Début 90, les concerts se multiplient notamment avec des prestations remarquées dans les quartiers de Beauvais (Marissel, Notre Dame du Thil, Voisinlieu, Saint Just des Marais, …), devant généralement les anciennes mairies.

En 1996 Guy Danguin, alors clarinettiste soliste de l’orchestre national de France prend la direction de l’OHB.Il a joué avec BERNSTEIN, ABBADO, …Pédagogue, il enseigne au sein de l’école de musique de Beauvais et écrit plusieurs livres sur la clarinette. Le déplacement de 2001 en Russie avec un concert donné à Moscou reste comme l’un des moments les plus marquants de l’orchestre.

Décembre 2004, Guy Danguin passe la baguette à Régis Emorine.

Régis Emorine a commencé ses études Musicales au sein du conservatoire de Beauvais ; Il y a débuté la trompette à l’âge de 10 ans. À 14 ans, il intègre le troisième cycle du Conservatoire d’Amiens.

A la suite d’étude Musicologiques, à la Sorbonne

Il intègre le CNSM de Paris, dans la classe de Mr Zygel. Après 3 années passés au sein de ce Conservatoire, il obtient 4 prix d’Écriture (Harmonie, Contrepoint, Écriture XXès., Fugue et Formes) et valide un DFS d’écriture.

Actuellement professeur à Beauvais et Breteuil, il continue de pratiquer sa passion pour l’écriture de façon occasionnelle (Créations théâtrales, adaptations pour divers ensembles…) et dirige l’Orchestre d’Harmonie de Beauvais avec beaucoup d’enthousiasme.

Il est assisté d’Yvon Mansion et Yannick Parent qui dirigent respectivement depuis 1986 et 2005 ;

Depuis plusieurs décennies maintenant, les musiciens répètent chaque mardi soir, avec en complément depuis 2012, une demi-journée par mois.

L’OHB participe à toutes les cérémonies patriotiques Beauvaisiennes, rehaussent les messes de la Sainte Cécile et de la Saint Angadrème et donnent au minimum 2 concerts annuels à Beauvais (printemps et noël).

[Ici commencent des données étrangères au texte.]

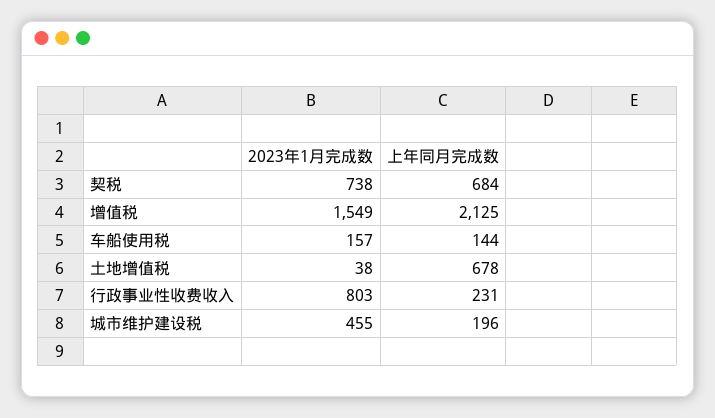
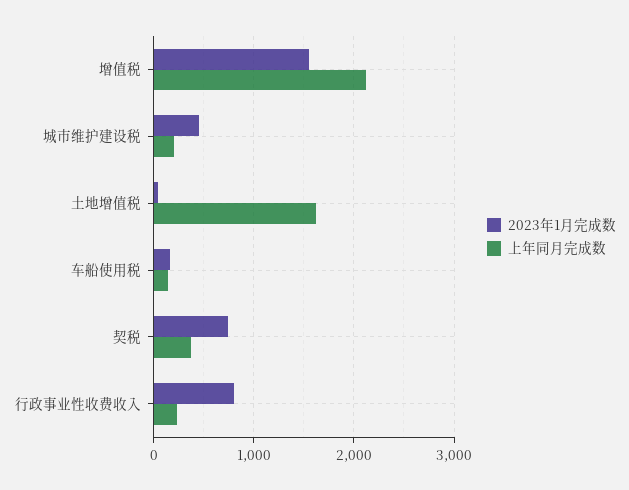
  {
    "2023年1月完成数": {
      "契税": 738,
      "增值税": 1549,
      "车船使用税": 157,
      "土地增值税": 38,
      "行政事业性收费收入": 803,
      "城市维护建设税": 455
    },
    "上年同月完成数": {
-     "契税": 684,
+     "契税": 400,
      "增值税": 2125,
      "车船使用税": 144,
-     "土地增值税": 678,
+     "土地增值税": 1600,
      "行政事业性收费收入": 231,
      "城市维护建设税": 196
    }
  }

Intergénérationnel, il compte actuellement 65 musiciens (de 14 à 85 ans !)

Elle constitue la musique officielle de la ville de Beauvais avec laquelle une convention est signée.

Ces dernières années, des échanges avec d’autres orchestres ont été organisés. Ainsi l’OHB a pu jouer à Tillé (60), Roye (80), Abbeville (80) et Witten (Allemagne).

L’OHB continue de jouer sa partition commencée il y a maintenant 140 ans. Les jeunes issus notamment du conservatoire Eustache du Caurroy et les anciens ont toujours à cœur d’offrir de la belle musique et ce pour le plaisir de leurs auditeurs.